# ATV/Camping



## Kapa1 (Jan 6, 2006)

Does any one know of any campgrounds state or private (preferably state) that has ATV trails in it? I have a camper that has toy storage for quads and I just bought a quad. It would be really nice to be able to keep the quad right in the camp site and drive it to the trails. Does a place like this exist? Thanks.


----------



## CAMODIAK (Jun 19, 2006)

Here Are A Few....
Black Lake Has A Few Campgrounds That Are State Or Private That You Can Ride From. (ONAWAY AREA)
================
Mack Lake Campground (bullgap Trails) Has One Too. (ROSE CITY/MIO AREA)
================
The Meadows Trail System Has A Campground Right In The Middle Of It Too. (ROSE CITY/MIO AREA)
================
ATLANTA HAS OE TOO, I BELIVE IT IS CALLED JACKSON LAKE CAMPGROUND.


----------



## GrizzlyHunter (Jun 17, 2005)

In Ogemaw County you can ride them on the road shoulders legally as long as you have an ORV sticker, a helmet & you ride 20 MPH or less. Rose City is located in the center of Ogemaw County and there's a lot of state ORV trails in the area.

Grizzly Hunter


----------



## Chad (Feb 14, 2000)

Carrieville by Luther has a rustic campground. I know people camp by the Jonesville bridge in the Leota system, although it's not really a designated CG.


----------



## river (Apr 10, 2008)

there's a free place in south branch on Mack lake road.been going there for years.


----------



## Glen14 (May 1, 2008)

Straits state park in St. Ignace -1000's of miles of trails at your doorstep, it's even legel to ride downtown St. Ignace.
The Econo Lodge across the street rents ATV's call them 1-877-643-9688 if you have questions.


----------

(SUPPLIED INFORMATION)
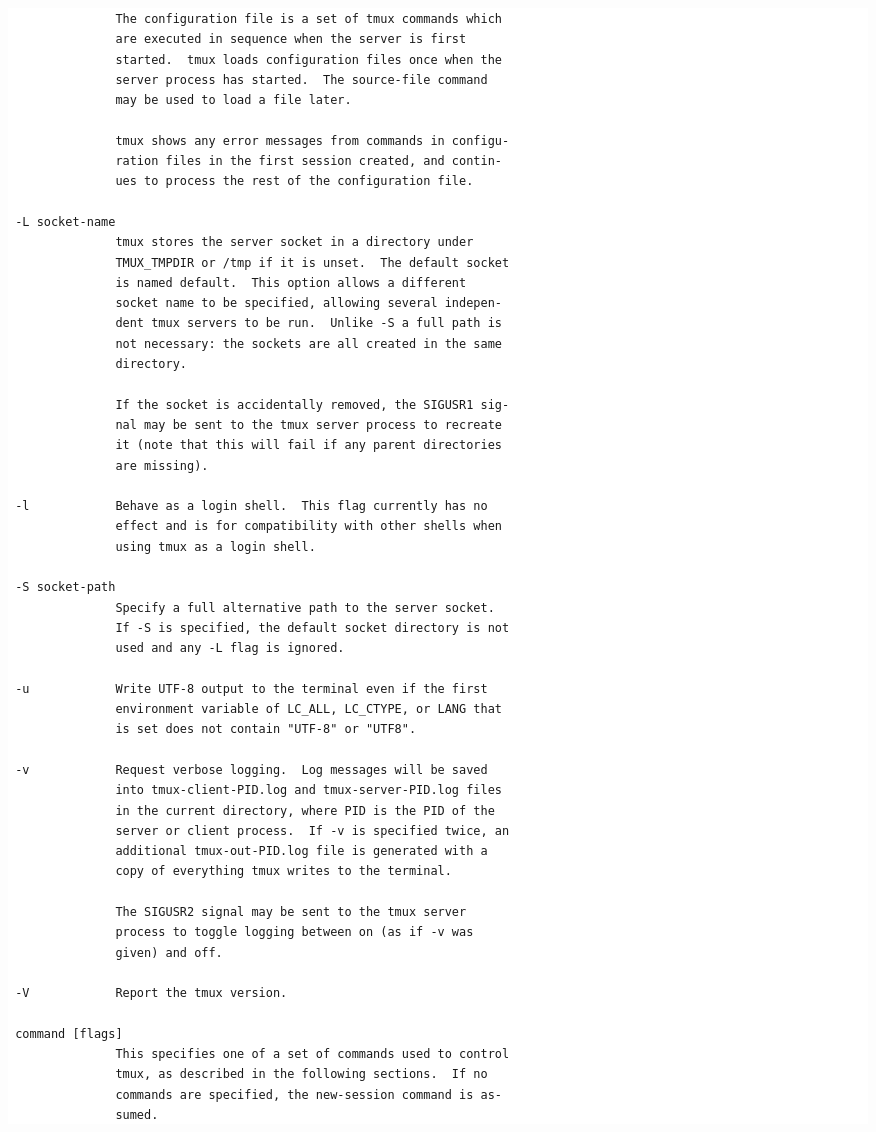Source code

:                    The configuration file is a set of tmux commands which
                   are executed in sequence when the server is first
                   started.  tmux loads configuration files once when the
                   server process has started.  The source-file command
                   may be used to load a file later.

                   tmux shows any error messages from commands in configu‐
                   ration files in the first session created, and contin‐
                   ues to process the rest of the configuration file.

     -L socket-name
                   tmux stores the server socket in a directory under
                   TMUX_TMPDIR or /tmp if it is unset.  The default socket
                   is named default.  This option allows a different
                   socket name to be specified, allowing several indepen‐
                   dent tmux servers to be run.  Unlike -S a full path is
                   not necessary: the sockets are all created in the same
                   directory.

                   If the socket is accidentally removed, the SIGUSR1 sig‐
                   nal may be sent to the tmux server process to recreate
                   it (note that this will fail if any parent directories
                   are missing).

     -l            Behave as a login shell.  This flag currently has no
                   effect and is for compatibility with other shells when
                   using tmux as a login shell.

     -S socket-path
                   Specify a full alternative path to the server socket.
                   If -S is specified, the default socket directory is not
                   used and any -L flag is ignored.

     -u            Write UTF-8 output to the terminal even if the first
                   environment variable of LC_ALL, LC_CTYPE, or LANG that
                   is set does not contain "UTF-8" or "UTF8".

     -v            Request verbose logging.  Log messages will be saved
                   into tmux-client-PID.log and tmux-server-PID.log files
                   in the current directory, where PID is the PID of the
                   server or client process.  If -v is specified twice, an
                   additional tmux-out-PID.log file is generated with a
                   copy of everything tmux writes to the terminal.

                   The SIGUSR2 signal may be sent to the tmux server
                   process to toggle logging between on (as if -v was
                   given) and off.

     -V            Report the tmux version.

     command [flags]
                   This specifies one of a set of commands used to control
                   tmux, as described in the following sections.  If no
                   commands are specified, the new-session command is as‐
                   sumed.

(EXERCISE 1)
Please quote the ATV camping thread word for word from "Black Lake Has" to "It Too. (ROSE CITY/MIO AREA)".
(EXERCISE 2)
According to the ATV camping thread, what is the speed limit for riding on road shoulders in Ogemaw County?

(RESPONSE BOX 1)
Black Lake Has A Few Campgrounds That Are State Or Private That You Can Ride From. (ONAWAY AREA)
================
Mack Lake Campground (bullgap Trails) Has One Too. (ROSE CITY/MIO AREA)
================
The Meadows Trail System Has A Campground Right In The Middle Of It Too. (ROSE CITY/MIO AREA)

(RESPONSE BOX 2)
20 MPH or less.